ТЕКСТ ДЛЯ ЧТЕНИЯ

>>>

В Риме не было государственных программ по образованию населения. Государство воздерживалось от какого-либо вмешательства в дело просвещения народа. Со стороны государства не было ни поощрения, ни запрещения, ни даже надзора за образовательным процессом в империи[11]. Дело образования находилось сугубо в частных руках. Каждый желающий мог открыть свою школу, стать учителем. Для этого не требовалось никаких разрешений, полностью отсутствовали любые формальности. И вот при всём этом в Риме естественным образом сложилась трёхступенчатая система образования, для той эпохи замечательно эффективная и, главное, встречающая полное общественное понимание.

Как же она функционировала на практике? Первая ступень, в современном понятии начальное образование, носила название ludus. Это слово имеет много значений. Оно может означать игру, забаву, но важнейшее его значение – именно начальная школа. Ludus возглавлял ludi magister. Он, как правило, принадлежал к низшим слоям общества, очень часто таковыми были либертины (вольноотпущенники). Непосредственным обучением занимался собственно учитель, именовавшийся grammatist, он же literator. «Литератор», понятное дело, не от слова «литература», но от слова litera – «буква». В таких школах занимались вместе мальчики и девочки. Женская грамотность в Риме не отставала от мужской. Специальных школьных помещений не существовало. Ludi magister находил для занятий места на площадях, в портиках, в общественных садах, на набережных. Обучение, разумеется, было платным, но при этом общедоступным по цене. Люди зажиточные, выходцы из семей почтенных, представители знати в такие школы детей своих, понятное дело, не отдавали. Их отпрыски занимались на дому, где их учил literatus или paedagogus. Обычно это был образованный раб. Справедливо будет полагать, что маленький Публий не бегал на учёбу в какой-либо портик, но занимался с домашним учителем. Судя по результатам, тот был знающим и в ребёнке встретил прекрасного ученика.

<<<

СПИСОК ДАННЫХ

>>>

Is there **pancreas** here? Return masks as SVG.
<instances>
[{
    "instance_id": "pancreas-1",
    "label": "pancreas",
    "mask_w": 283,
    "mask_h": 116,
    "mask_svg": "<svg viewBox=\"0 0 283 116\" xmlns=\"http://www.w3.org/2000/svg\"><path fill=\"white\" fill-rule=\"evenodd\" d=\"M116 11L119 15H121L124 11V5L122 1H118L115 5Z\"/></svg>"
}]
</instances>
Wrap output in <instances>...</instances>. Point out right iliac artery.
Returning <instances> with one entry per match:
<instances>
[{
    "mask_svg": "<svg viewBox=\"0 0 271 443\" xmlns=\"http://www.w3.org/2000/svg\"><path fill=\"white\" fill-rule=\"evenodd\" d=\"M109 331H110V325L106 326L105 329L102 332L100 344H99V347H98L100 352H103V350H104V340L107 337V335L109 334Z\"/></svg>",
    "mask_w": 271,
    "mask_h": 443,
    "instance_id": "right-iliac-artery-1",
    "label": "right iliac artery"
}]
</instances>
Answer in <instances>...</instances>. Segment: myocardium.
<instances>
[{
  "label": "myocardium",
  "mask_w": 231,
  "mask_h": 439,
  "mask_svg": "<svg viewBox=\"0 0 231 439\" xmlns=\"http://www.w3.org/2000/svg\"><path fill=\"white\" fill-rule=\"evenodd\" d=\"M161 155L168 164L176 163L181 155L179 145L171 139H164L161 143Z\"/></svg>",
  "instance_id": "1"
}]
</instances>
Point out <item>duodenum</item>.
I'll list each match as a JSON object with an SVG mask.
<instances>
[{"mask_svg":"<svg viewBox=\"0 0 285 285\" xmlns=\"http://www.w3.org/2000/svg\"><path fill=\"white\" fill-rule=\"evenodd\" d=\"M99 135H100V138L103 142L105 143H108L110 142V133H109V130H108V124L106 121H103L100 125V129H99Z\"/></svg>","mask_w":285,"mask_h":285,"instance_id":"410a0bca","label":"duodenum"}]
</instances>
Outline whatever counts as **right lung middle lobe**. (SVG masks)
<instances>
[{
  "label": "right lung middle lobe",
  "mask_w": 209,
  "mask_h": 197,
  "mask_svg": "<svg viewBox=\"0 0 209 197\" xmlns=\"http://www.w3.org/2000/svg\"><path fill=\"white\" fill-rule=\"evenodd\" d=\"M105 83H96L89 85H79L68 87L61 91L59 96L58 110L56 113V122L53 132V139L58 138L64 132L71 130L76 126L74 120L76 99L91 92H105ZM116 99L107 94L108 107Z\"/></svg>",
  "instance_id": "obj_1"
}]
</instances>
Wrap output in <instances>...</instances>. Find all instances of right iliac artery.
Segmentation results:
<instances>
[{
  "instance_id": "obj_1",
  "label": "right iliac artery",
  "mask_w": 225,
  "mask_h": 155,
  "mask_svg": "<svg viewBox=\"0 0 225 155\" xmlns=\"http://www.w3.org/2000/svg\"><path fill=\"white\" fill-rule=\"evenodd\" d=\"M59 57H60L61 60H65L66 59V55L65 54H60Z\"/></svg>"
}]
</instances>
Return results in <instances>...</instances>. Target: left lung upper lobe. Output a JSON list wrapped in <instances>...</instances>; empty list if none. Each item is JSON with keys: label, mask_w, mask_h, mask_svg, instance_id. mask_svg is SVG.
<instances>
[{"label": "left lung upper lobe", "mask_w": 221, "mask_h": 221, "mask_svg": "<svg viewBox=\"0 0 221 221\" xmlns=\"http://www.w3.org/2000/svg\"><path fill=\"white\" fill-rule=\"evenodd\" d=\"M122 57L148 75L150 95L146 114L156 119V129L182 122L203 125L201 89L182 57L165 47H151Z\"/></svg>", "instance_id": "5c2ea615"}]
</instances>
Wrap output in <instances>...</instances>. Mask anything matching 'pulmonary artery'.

<<<

ЧТО ТРЕБУЕТСЯ
A - Перепишите из текста о римском образовании фрагмент, начиная со слов «В Риме не было» и заканчивая словами «полное общественное понимание.».
B - Как в тексте о римском образовании называлась первая ступень обучения?
Записи представляют собой самостоятельный материал, не связанный с текстом.

ОБРАЗЦЫ ОТВЕТОВ
A -
В Риме не было государственных программ по образованию населения. Государство воздерживалось от какого-либо вмешательства в дело просвещения народа. Со стороны государства не было ни поощрения, ни запрещения, ни даже надзора за образовательным процессом в империи[11]. Дело образования находилось сугубо в частных руках. Каждый желающий мог открыть свою школу, стать учителем. Для этого не требовалось никаких разрешений, полностью отсутствовали любые формальности. И вот при всём этом в Риме естественным образом сложилась трёхступенчатая система образования, для той эпохи замечательно эффективная и, главное, встречающая полное общественное понимание.

B - Первая ступень называлась ludus.